XM

Diesel Combustion

A lot of things happen at the moment the fuel is injected. If the fuel was somehow perfectly microscopically atomised on injection, it would not self-ignite at all. It would have trouble igniting even with a spark plug. Ignition needs a richer fuel-air mixture, and this is locally provided by the start of the injection being full of larger drops of fuel, because it occurs at a lower than maximum pump pressure (about 2-3 times lower). The evaporation of components from the fuel as it enters the hot compressed air is what makes it ignite.

Diesel Basics

Diesels are taken for granted in 99% of all cases--the truth is, most of them can take an incredible amount of "just driving", but the neglected maintenance results in slow decay. However, even engines treated extremely poorly can easily run 100k miles or more.

Most people come to a diesel from a gasoline car, and apart from the obvious differences, they do not realise how different the engine really is. Although it is very similar mechanically, the basic pricinples are very different.

Diesel CAV Troubles

CAV fuel pumps give an endless amount of trouble.
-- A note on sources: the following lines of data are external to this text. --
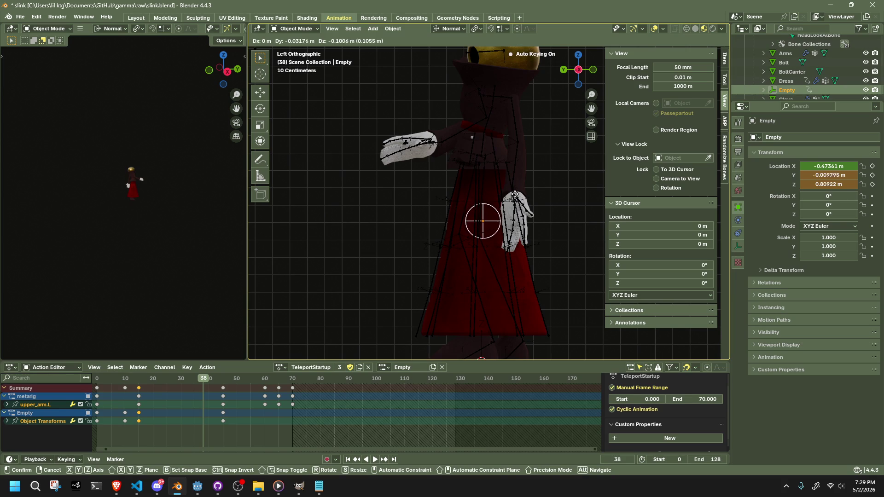
click(527, 257)
mouse_move(527, 256)
middle_down()
mouse_move(430, 244)
mouse_move(453, 247)
middle_up()
Step: Refine the Empty's frame-38 position with a Z-constrained drop and small sideways moves
key(g)
key(z)
key(z)
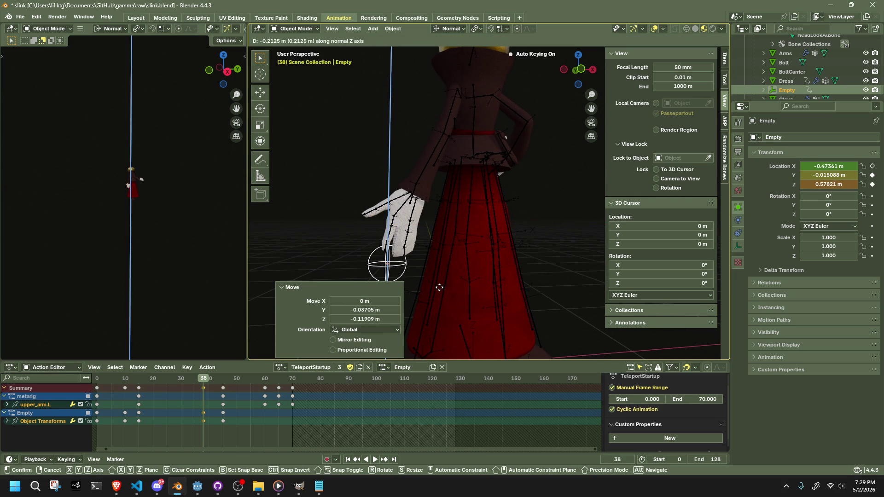
click(429, 285)
key(g)
mouse_move(432, 283)
middle_down()
mouse_move(515, 289)
mouse_move(487, 270)
mouse_move(314, 283)
middle_up()
click(514, 289)
key(g)
click(506, 283)
key(g)
click(437, 249)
Problems with idle speed, speed oscillation, stalling are among these typical failures. In other cases, the engine might idle normally but it gets stuck at higher or lower idle revolutions when the accelerator is first pressed and released. Or it can get stuck at a certain speed over idle regardless of accelerator position.

The most usual causes are:

Timing Advance Solenoid

This is a typical problem with CAV DPS/DPC fuel pumps. The fuel leaks along the edge of the solenoid housing (a round part with a huge nut on its housing, screwed into the side of the pump). Remove it by unscrewing it with the appropriate wrench, having unplugged the electrics first, of course. The leak develops where the back of the solenoid is joined with the rest of the body, and the replacement is very expensive (cca 160 Euros).

Diesel Head Gasket

A new type of head gasket was introduced in 1993. The older one was a mica press with metal inserts, the new variant a steel-aluminum-steel sandwich construction. The old one failed for me at 130,000 km: part of the gasket lining burned out, leaking gases into the coolant as well as the adjacent cylinder. Such failure is not possible with the newer gasket.

Changing Adjusters

Some mechanics would tell you that the camshaft housing has to be removed (together with the camshaft and all that this implies, timing belt, etc.) to change the adjusters. This is not true, nothing more is needed than removing the camshaft cover and, naturally, knowing what to do.

Engine supports

Old and new mounts [Picture courtesy of Jens Bovbjerg]There were the wrong type of engine supports fitted to early diesel XMs, supposedly up to Q1 of 1992). The replacement top ones are softer and taller, and have a different shape. In fact, the original ones made the engine sit at an angle (the gearbox end was higher by about 1/3 of an inch). Post-1993 microfiches show this replacement, pre-1993 ones do not.

Washing the engine

Steam and water cleaning older engines with fuel injection is always a little bit risky. Humidity getting into some parts can make re-starting a challenge. Note that we don't speak of permanent damage, only that you'll have to wait or dry those parts with compressed air. If you do this yourself, there's no problem, but at a garage, when other cars queue up behind you, it can be bothersome.

Oil Additives

The advice is plain and simple: never use them! There are many oil additives and so called engine treatments (often sarcastically referred to as snake oils) available on the market but they all share one thing in common: none of them was ever proven to be advantageous, actual tests found quite the contrary more than once. Manufacturers routinely claim that independent laboratories tested their products scientifically but they don't rush to disclose the names of those laboratories or the circumstances under which the tests were conducted.

Engine oils

The primary job of the oil you put into your engine is to stop the various metal surfaces from grinding together, causing rapid wear of the parts. At the same time it has to dissipate the heat generated from friction, to transfer part of the heat of combustion away, to hold the byproducts of the combustion in suspension, not allowing them to stick to the engine parts. The oil has to comply with all these requirements under significant pressure and a wide range of temperatures ranging from the chilled engine in a winter morning to the high temperatures in an operating engine.